W Ćmielowie i Woli Grójeckiej upamiętniono dziś Tomasza Wójcika „Tarzana” i jego oddział. Dokładnie 75 lat temu, 7 lipca 1944 roku w Woli Grójeckiej oddział „Tarzana” został rozbity przez Niemców. Do dziś mówi się o zdradzie i donosie na polskich żołnierzy.
Oddział został zaatakowany przez przeważające siły niemieckie. Zaskoczeni partyzanci nie mieli szans na skuteczną obronę, większość z nich zginęła.
Niedzielne uroczystości rozpoczęły się rano na cmentarzu w Ćmielowie. W miejscu, gdzie pochowanych jest ponad 30 żołnierzy wachmistrza Tomasza Wójcika. Rafał Obarzanek, prezes Okręgu Środowiska Świętokrzyskich Zgrupowań Partyzanckich AK Ponury-Nurt podkreśla, że byli to młodzi chłopcy, którzy walczyli za kraj. Wiele wskazuje, że zostali Niemcom wystawieni, zdradzeni. Niestety, to jeden z bardzo tragicznych losów naszych żołnierzy. Oddział „Tarzana” składał się z młodych mężczyzn, często nastolatków, którzy poszli do lasu, bo chcieli walczyć za Polskę. – Jesteśmy tu, aby im oddać hołd – mówi Rafał Obarzanek.

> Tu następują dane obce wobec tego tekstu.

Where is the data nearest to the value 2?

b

W uroczystościach uczestniczyli żołnierze Wojsk Obrony Terytorialnej. Pułkownik Artur Barański, dowódca 10. Świętokrzyskiej Brygady WOT przypomina, że ich patron major Eugeniusz Kaszyński „Nurt”, który w 1944 roku dowodził świętokrzyskim zgrupowaniami był zwierzchnikiem dla żołnierzy „Tarzana”. To nas zobowiązuje – mówi pułkownik Artur Barański.
Od kilku lat w uroczystościach udział biorą młodzi członkowie stowarzyszenia Ostrowieccy Patrioci. Jak mówi Katarzyna Ślusarz, Tomasz Wójcik „Tarzan” dla niej i dla jej znajomych to jeden z największych bohaterów.
– Wiemy, że „Tarzan” najpierw był w Narodowych Siłach Zbrojnych, potem przeszedł do „Ponurego”, więc dwaj bohaterowie w jednym oddziale to coś wspaniałego – mówi Katarzyna Ślusarz. Podkreśla, że nie pozostaje nic innego, jak o nich pamiętać, bo postępowali pięknie i z honorem.
W czasie uroczystości odprawiona została uroczysta msza święta w ćmielowskim kościele. Następnie uczestnicy pojechali do Woli Grójeckiej, gdzie stoi pamiątkowy pomnik. Wydarzenie zakończyło wspólne ognisko.